Microseismic hypocenter location using nonlinear optimization
Joe Wong
Reduced arrival times from microseismograms caused by hydraulic fracturing and recorded by borehole or surface arrays of geophones can be modeled assuming a layered-earth velocity model. These reduced times are independent of t0, the unknown clock time at which a microseismic event occurs. Ray-tracing through a layered-earth velocity model can be used to calculate arrival times from a hypocenter to the geophone arrays. Assuming that we know the velocity model, the receiver coordinates, and observed arrival times, we can use a nonlinear optimization method similar to the Levenberg-Marquardt algorithm to find the microseismic source coordinates if the array of geophones spans a sufficient solid angle relative to the source.

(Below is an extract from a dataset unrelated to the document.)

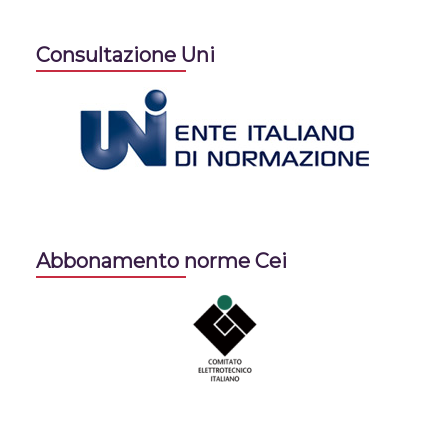
Consultazione Uni
Abbonamento norme Cei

The location of hypocenters requires that the velocities in the layered-earth model be known. In real-world microseismic surveys, arrival times observed from a perforation shot in the treatment well are used to calibrate the velocity values. If the perforation shot location, the geophone coordinates, and layer depths are known, the model velocities can be ascertained. Synthetic arrival- time data created by ray-tracing were used in a simulation of velocity calibration. An objective function equal to the RMS misfit between synthetic observed and calculated arrival times was created. The required velocity values were found by using search schemes such as the genetic algorithm and pattern search to minimize the arrival time misfit. For this simulation, the search method performed better than the modified LM technique and the genetic algorithm.